=== REQUIRED ACTION 1 ===
Can you rewrite the paragraph of the API team document beginning "This document “extends”" more briefly while keeping its main facts?
=== REQUIRED ACTION 2 ===
Output the passage of the API team document from "Continuous Improvement" to "project documentation (repo)" word for word.

This document “extends” the primary project documentation with content specific to the API team. All the content of the primary documentation remains relevant and in force. For example, the workflow section of the page Development Process specifies that we use the workflow known as git-flow; this provision remains in effect.

Continuous Improvement

  • The way the team works is meant to be a living process, one which is continuously improving and adapting to changing circumstances
  • Don’t ever hesitate to speak up if you have thoughts on how we can work better as a team!

Documentation

  • Documentation is critical
  • When in doubt, document
  • All documentation relevant to the entire platform, the entire project, or to more than one team, should be created in the primary project documentation (repo)
  • All documentation relevant only to the API team, such as this document, should be created in the API wiki
    • e.g. refactoring plans, internal process, etc.

Collaboration

  • The API team strives to work like an open source project
  • Written communication is preferred over verbal
  • Asynchronous commununication is preferred over synchronous
  • Email is discouraged. For asynchronous communication, tickets and pull requests are strongly preferred, as they keep the scope of conversations clear and limited. For large or amorphous topics, start a Basecamp discussion and prefix the subject with [API Team]
  • IM is discouraged. Team members are encouraged to hang out in the API Team chat room for informal ad-hoc synchronous collaboration, as long as it doesn’t interfere with their focus or productivity. No one is required to be in the chat room. If notable decisions are made or information is revealed in the chat room, is must be documented or disseminated via a different medium.
  • Decisions must be documented
  • Work should be visible and expose process. Work should have a URL. It should be possible to move backward from a piece of product or a system failure and understand how it came to be that way. Prefer git, documents, JIRA tickets, pull requests, Basecamp, and Campfire over URL-less mediums.

=== GIVEN MATERIAL ===

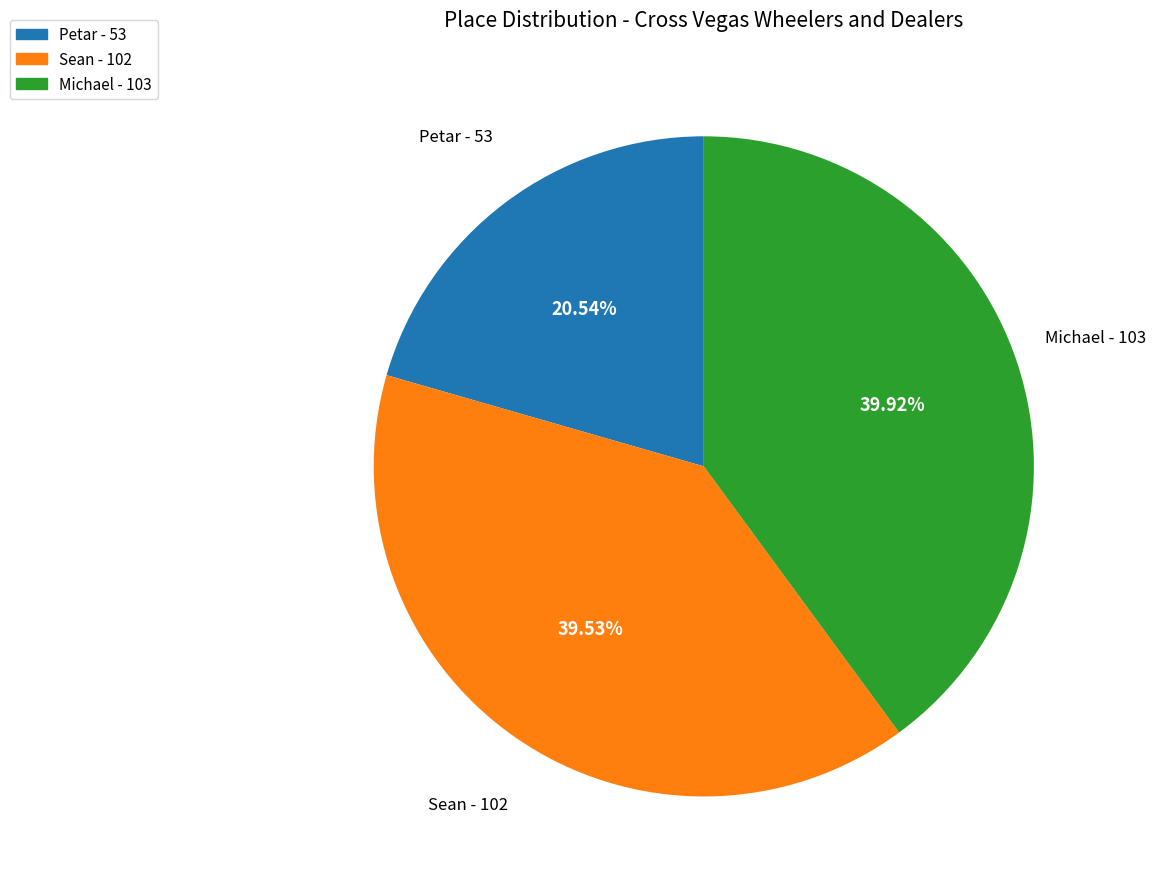

Is Petar the majority of the pie?

No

=== YOUR RESPONSE 1 ===
This document adds API-team-specific content to the primary project documentation, all of which still applies. For example, the git-flow workflow required by the Development Process page remains in effect.

=== YOUR RESPONSE 2 ===
Continuous Improvement

  • The way the team works is meant to be a living process, one which is continuously improving and adapting to changing circumstances
  • Don’t ever hesitate to speak up if you have thoughts on how we can work better as a team!

Documentation

  • Documentation is critical
  • When in doubt, document
  • All documentation relevant to the entire platform, the entire project, or to more than one team, should be created in the primary project documentation (repo)